BEGIN SOURCE PASSAGE

Epigentic modification of blood brain barrier function

Lopez-Ramirez MA, Wu D, Pryce G, Simpson JE, Reijerkerk A, King-Robson J, Kay O, de Vries HE, Hirst MC, Sharrack B, Baker D, Male DK, Michael GJ, Romero IA. MicroRNA-155 negatively affects blood-brain barrier function during neuroinflammation. FASEB J. 2014 Mar. [Epub ahead of print]

Blood-brain barrier (BBB) dysfunction is a hallmark of neurologic conditions such as multiple sclerosis (MS) and stroke. However, the molecular mechanisms underlying neurovascular dysfunction during BBB breakdown remain elusive. MicroRNAs (miRNAs) have recently emerged as key regulators of pathogenic responses, although their role in central nervous system (CNS) microvascular disorders is largely unknown. We have identified miR-155 as a critical miRNA in neuroinflammation at the BBB. miR-155 is expressed at the neurovascular unit of individuals with MS and of mice with experimental autoimmune encephalomyelitis (EAE). In mice, loss of miR-155 reduced CNS extravasation of systemic tracers, both in EAE and in an acute systemic inflammation model induced by lipopolysaccharide. In cultured human brain endothelium, miR-155 was strongly and rapidly upregulated by inflammatory cytokines. miR-155 up-regulation mimicked cytokine-induced alterations in junctional organization and permeability, whereas inhibition of endogenous miR-155 partially prevented a cytokine-induced increase in permeability. Furthermore, miR-155 modulated brain endothelial barrier function by targeting not only cell-cell complex molecules such as annexin-2 and claudin-1, but also focal adhesion components such as DOCK-1 and syntenin-1. We propose that brain endothelial miR-155 is a negative regulator of BBB function that may constitute a novel therapeutic target for CNS neuroinflammatory disorders.

Mir 155 is one of the microRNA that has epigenetic effects. In this study we demonstrate that mir155 is expressed within the blood vessels of the brain and blockade of its action could modulate the permeability of the blood vessels and could block the effects of a number of molecules that allow white blood cells to get into the brain. We also showed that loss of Mir 155 could influence susceptibility to EAE, however this has been shown before. But in that case it was believed that Mir155 was working on blood vessels this study shows that it can work in the blood vessels also. So now we have further insight into the processes by which blood cells get into the brain and offers therapeutic options. However Mir155 is not the only microRNA to do this.

END SOURCE PASSAGE
BEGIN INFORMATION SUPPLIED

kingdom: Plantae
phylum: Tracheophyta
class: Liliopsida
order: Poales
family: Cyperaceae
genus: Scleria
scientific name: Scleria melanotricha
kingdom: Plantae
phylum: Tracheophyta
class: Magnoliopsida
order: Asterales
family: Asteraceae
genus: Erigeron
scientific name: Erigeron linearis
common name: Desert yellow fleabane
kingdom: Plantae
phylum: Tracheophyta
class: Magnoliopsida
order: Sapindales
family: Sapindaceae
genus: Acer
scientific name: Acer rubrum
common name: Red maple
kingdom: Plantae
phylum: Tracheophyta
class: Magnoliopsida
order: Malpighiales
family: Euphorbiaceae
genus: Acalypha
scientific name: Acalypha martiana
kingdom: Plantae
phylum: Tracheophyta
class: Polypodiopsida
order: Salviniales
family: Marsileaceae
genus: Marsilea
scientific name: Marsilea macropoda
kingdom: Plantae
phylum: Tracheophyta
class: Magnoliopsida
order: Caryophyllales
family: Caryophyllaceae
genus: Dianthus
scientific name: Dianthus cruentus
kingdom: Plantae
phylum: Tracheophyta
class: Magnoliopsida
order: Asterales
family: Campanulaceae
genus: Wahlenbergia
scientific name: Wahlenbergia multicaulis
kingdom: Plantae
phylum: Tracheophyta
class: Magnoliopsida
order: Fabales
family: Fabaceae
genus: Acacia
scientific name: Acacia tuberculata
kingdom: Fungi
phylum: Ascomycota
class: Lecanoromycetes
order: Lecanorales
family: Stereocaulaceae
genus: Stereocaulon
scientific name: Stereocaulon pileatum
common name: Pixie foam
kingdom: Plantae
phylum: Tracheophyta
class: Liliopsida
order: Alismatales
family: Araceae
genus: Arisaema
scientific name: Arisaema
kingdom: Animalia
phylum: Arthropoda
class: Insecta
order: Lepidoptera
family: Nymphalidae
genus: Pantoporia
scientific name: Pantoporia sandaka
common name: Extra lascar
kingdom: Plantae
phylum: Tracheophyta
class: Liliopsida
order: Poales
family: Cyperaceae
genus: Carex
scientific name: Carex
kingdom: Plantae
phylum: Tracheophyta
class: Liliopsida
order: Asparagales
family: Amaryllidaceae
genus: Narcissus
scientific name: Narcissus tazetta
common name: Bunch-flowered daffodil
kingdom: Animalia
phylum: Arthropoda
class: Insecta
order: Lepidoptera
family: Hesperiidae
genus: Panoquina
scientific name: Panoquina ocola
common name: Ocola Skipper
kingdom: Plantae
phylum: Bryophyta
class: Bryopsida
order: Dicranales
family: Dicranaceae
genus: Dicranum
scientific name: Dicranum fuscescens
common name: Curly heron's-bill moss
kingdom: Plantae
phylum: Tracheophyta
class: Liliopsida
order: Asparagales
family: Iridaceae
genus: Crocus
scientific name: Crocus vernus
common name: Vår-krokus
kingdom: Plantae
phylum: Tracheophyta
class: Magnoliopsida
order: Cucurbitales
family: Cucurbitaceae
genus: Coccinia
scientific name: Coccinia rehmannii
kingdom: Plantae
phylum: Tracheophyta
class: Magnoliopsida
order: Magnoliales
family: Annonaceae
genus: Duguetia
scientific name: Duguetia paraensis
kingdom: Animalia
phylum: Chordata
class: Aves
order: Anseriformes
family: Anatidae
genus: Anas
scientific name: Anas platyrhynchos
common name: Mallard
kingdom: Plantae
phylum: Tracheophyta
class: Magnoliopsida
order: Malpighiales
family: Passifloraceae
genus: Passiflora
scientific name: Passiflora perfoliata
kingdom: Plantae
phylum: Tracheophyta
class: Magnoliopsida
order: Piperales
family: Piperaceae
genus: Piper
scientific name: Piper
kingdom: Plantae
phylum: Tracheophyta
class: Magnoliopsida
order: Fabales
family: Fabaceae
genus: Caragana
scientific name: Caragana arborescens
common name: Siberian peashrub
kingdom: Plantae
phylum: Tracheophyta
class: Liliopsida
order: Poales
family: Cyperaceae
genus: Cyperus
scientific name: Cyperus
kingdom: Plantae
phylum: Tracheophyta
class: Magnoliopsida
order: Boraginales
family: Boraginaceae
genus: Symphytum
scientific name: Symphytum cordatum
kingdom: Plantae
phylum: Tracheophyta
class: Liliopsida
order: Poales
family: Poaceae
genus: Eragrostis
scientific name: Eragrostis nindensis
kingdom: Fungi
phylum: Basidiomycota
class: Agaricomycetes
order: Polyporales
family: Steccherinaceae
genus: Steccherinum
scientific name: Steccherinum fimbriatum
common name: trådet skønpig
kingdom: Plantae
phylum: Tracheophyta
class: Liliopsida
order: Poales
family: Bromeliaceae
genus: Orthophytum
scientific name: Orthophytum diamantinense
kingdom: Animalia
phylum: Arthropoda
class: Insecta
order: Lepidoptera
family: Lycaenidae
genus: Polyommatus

END INFORMATION SUPPLIED

TO DO
1. List the four molecules that the passage on miR-155 and the blood-brain barrier names as targets through which miR-155 modulates brain endothelial barrier function.
2. In the passage on miR-155 and the blood-brain barrier, what substance induced the acute systemic inflammation model in mice?
3. Transcribe the passage on miR-155 and the blood-brain barrier word for word, starting at "Mir 155 is one" and ending at "to do this.".

ANSWER SET
1. annexin-2, claudin-1, DOCK-1, syntenin-1

2. Lipopolysaccharide.

3.
Mir 155 is one of the microRNA that has epigenetic effects. In this study we demonstrate that mir155 is expressed within the blood vessels of the brain and blockade of its action could modulate the permeability of the blood vessels and could block the effects of a number of molecules that allow white blood cells to get into the brain. We also showed that loss of Mir 155 could influence susceptibility to EAE, however this has been shown before. But in that case it was believed that Mir155 was working on blood vessels this study shows that it can work in the blood vessels also. So now we have further insight into the processes by which blood cells get into the brain and offers therapeutic options. However Mir155 is not the only microRNA to do this.